**Try it**
Copy every line of text in the rows below word for word, leaving out the picture markers.
☆ ☆ ☆ ☆
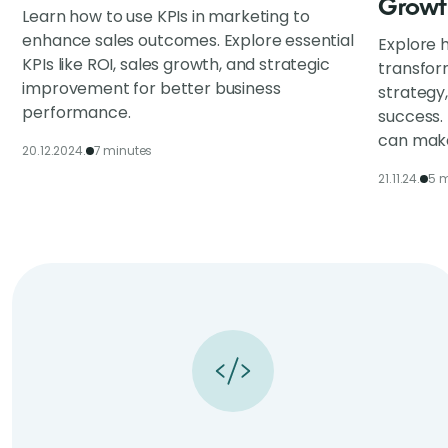
Growt
Learn how to use KPIs in marketing to
enhance sales outcomes. Explore essential
Explore h
KPIs like ROI, sales growth, and strategic
transfor
improvement for better business
strategy
performance.
success.
can make
20.12.2024.
7 minutes
21.11.24.
5 m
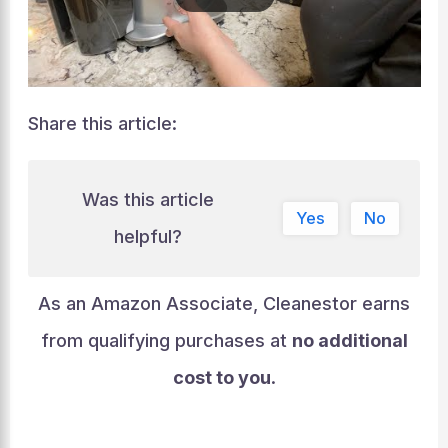
Share this article:
Was this article
Yes
No
helpful?
As an Amazon Associate, Cleanestor earns
from qualifying purchases at
no additional
cost to you
.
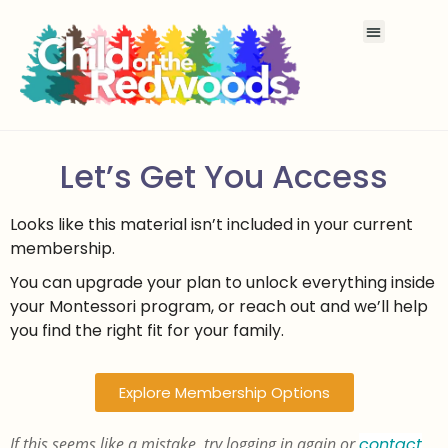
Let’s Get You Access
Looks like this material isn’t included in your current
membership.
You can upgrade your plan to unlock everything inside
your Montessori program, or reach out and we’ll help
you find the right fit for your family.
Explore Membership Options
If this seems like a mistake, try logging in again or
contact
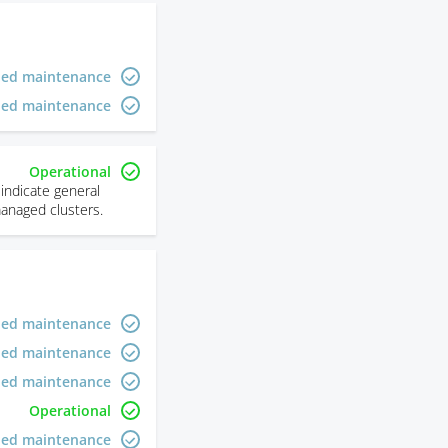
led maintenance
led maintenance
Operational
indicate general
managed clusters.
led maintenance
led maintenance
led maintenance
Operational
led maintenance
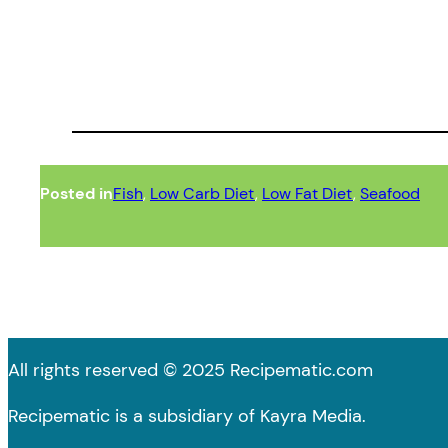
Posted in
Fish
, 
Low Carb Diet
, 
Low Fat Diet
, 
Seafood
All rights reserved © 2025 Recipematic.com
Recipematic is a subsidiary of Kayra Media.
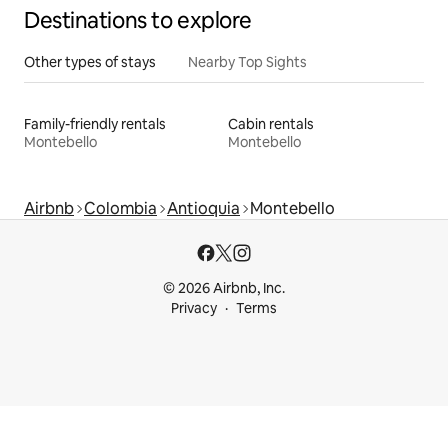
Destinations to explore
Other types of stays
Nearby Top Sights
Family-friendly rentals
Cabin rentals
Montebello
Montebello
Airbnb
Colombia
Antioquia
Montebello
© 2026 Airbnb, Inc.
Privacy
Terms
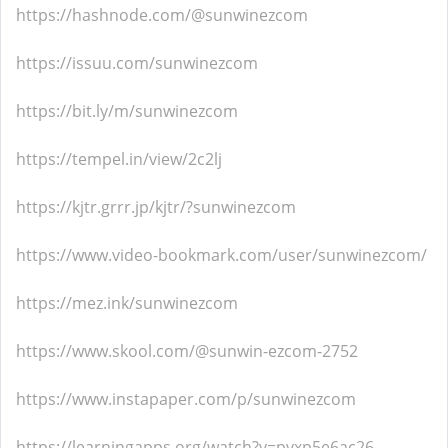
https://hashnode.com/@sunwinezcom
https://issuu.com/sunwinezcom
https://bit.ly/m/sunwinezcom
https://tempel.in/view/2c2lj
https://kjtr.grrr.jp/kjtr/?sunwinezcom
https://www.video-bookmark.com/user/sunwinezcom/
https://mez.ink/sunwinezcom
https://www.skool.com/@sunwin-ezcom-2752
https://www.instapaper.com/p/sunwinezcom
https://learningapps.org/watch?v=pvxp5e6ac26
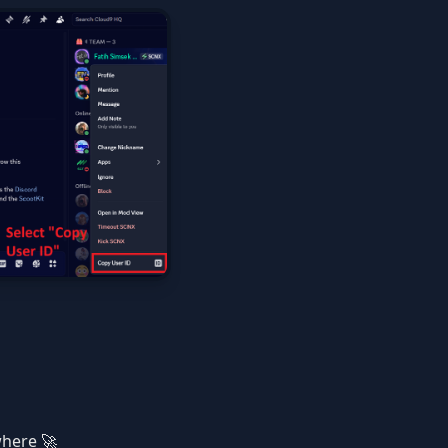
where 🚀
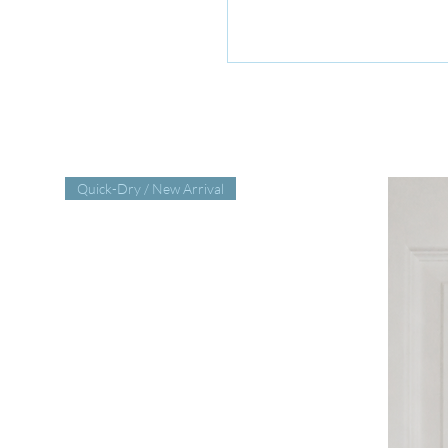
Quick-Dry / New Arrival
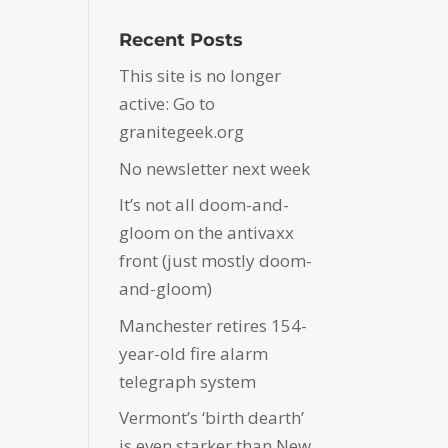
Recent Posts
This site is no longer
active: Go to
granitegeek.org
No newsletter next week
It’s not all doom-and-
gloom on the antivaxx
front (just mostly doom-
and-gloom)
Manchester retires 154-
year-old fire alarm
telegraph system
Vermont’s ‘birth dearth’
is even starker than New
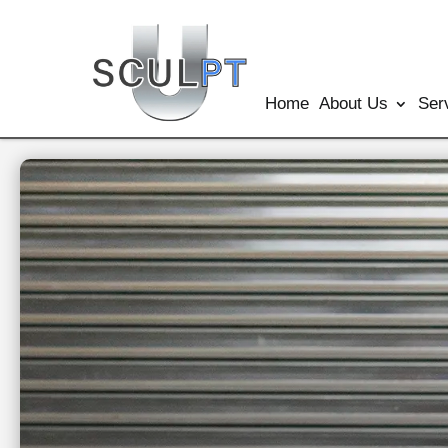
Home
About Us
Ser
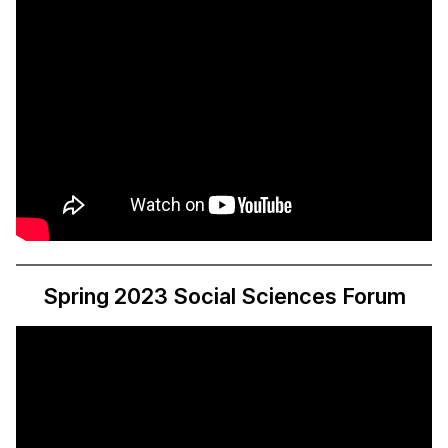
Spring 2023 Social Sciences Forum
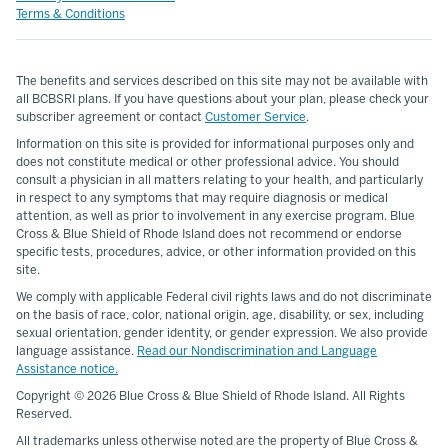
Terms & Conditions
The benefits and services described on this site may not be available with
all BCBSRI plans. If you have questions about your plan, please check your
subscriber agreement or contact
Customer Service
.
Information on this site is provided for informational purposes only and
does not constitute medical or other professional advice. You should
consult a physician in all matters relating to your health, and particularly
in respect to any symptoms that may require diagnosis or medical
attention, as well as prior to involvement in any exercise program. Blue
Cross & Blue Shield of Rhode Island does not recommend or endorse
specific tests, procedures, advice, or other information provided on this
site.
We comply with applicable Federal civil rights laws and do not discriminate
on the basis of race, color, national origin, age, disability, or sex, including
sexual orientation, gender identity, or gender expression. We also provide
language assistance.
Read our Nondiscrimination and Language
Assistance notice.
Copyright ©
2026 Blue Cross & Blue Shield of Rhode Island. All Rights
Reserved.
All trademarks unless otherwise noted are the property of Blue Cross &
☆ ☆ ☆ ☆
**Exercise result**
Growt
Learn how to use KPIs in marketing to
enhance sales outcomes. Explore essential
Explore h
KPIs like ROI, sales growth, and strategic
transfor
improvement for better business
strategy
performance.
success.
can make
20.12.2024.
7 minutes
21.11.24.
5 m
Share this article:
Was this article
Yes
No
helpful?
As an Amazon Associate, Cleanestor earns
from qualifying purchases at
no additional
cost to you
.
Let’s Get You Access
Looks like this material isn’t included in your current
membership.
You can upgrade your plan to unlock everything inside
your Montessori program, or reach out and we’ll help
you find the right fit for your family.
Explore Membership Options
If this seems like a mistake, try logging in again or
contact
led maintenance
led maintenance
Operational
indicate general
managed clusters.
led maintenance
led maintenance
led maintenance
Operational
led maintenance
Posted in
Fish
, 
Low Carb Diet
, 
Low Fat Diet
, 
Seafood
All rights reserved © 2025 Recipematic.com
Recipematic is a subsidiary of Kayra Media.
Destinations to explore
Other types of stays
Nearby Top Sights
Family-friendly rentals
Cabin rentals
Montebello
Montebello
Airbnb
Colombia
Antioquia
Montebello
© 2026 Airbnb, Inc.
Privacy
Terms
https://hashnode.com/@sunwinezcom
https://issuu.com/sunwinezcom
https://bit.ly/m/sunwinezcom
https://tempel.in/view/2c2lj
https://kjtr.grrr.jp/kjtr/?sunwinezcom
https://www.video-bookmark.com/user/sunwinezcom/
https://mez.ink/sunwinezcom
https://www.skool.com/@sunwin-ezcom-2752
https://www.instapaper.com/p/sunwinezcom
https://learningapps.org/watch?v=pvxp5e6ac26
where 🚀
Quick-Dry / New Arrival
Recent Posts
This site is no longer
active: Go to
granitegeek.org
No newsletter next week
It’s not all doom-and-
gloom on the antivaxx
front (just mostly doom-
and-gloom)
Manchester retires 154-
year-old fire alarm
telegraph system
Vermont’s ‘birth dearth’
is even starker than New
Home
About Us
Ser
Spring 2023 Social Sciences Forum
Terms & Conditions
The benefits and services described on this site may not be available with
all BCBSRI plans. If you have questions about your plan, please check your
subscriber agreement or contact
Customer Service
.
Information on this site is provided for informational purposes only and
does not constitute medical or other professional advice. You should
consult a physician in all matters relating to your health, and particularly
in respect to any symptoms that may require diagnosis or medical
attention, as well as prior to involvement in any exercise program. Blue
Cross & Blue Shield of Rhode Island does not recommend or endorse
specific tests, procedures, advice, or other information provided on this
site.
We comply with applicable Federal civil rights laws and do not discriminate
on the basis of race, color, national origin, age, disability, or sex, including
sexual orientation, gender identity, or gender expression. We also provide
language assistance.
Read our Nondiscrimination and Language
Assistance notice.
Copyright ©
2026 Blue Cross & Blue Shield of Rhode Island. All Rights
Reserved.
All trademarks unless otherwise noted are the property of Blue Cross &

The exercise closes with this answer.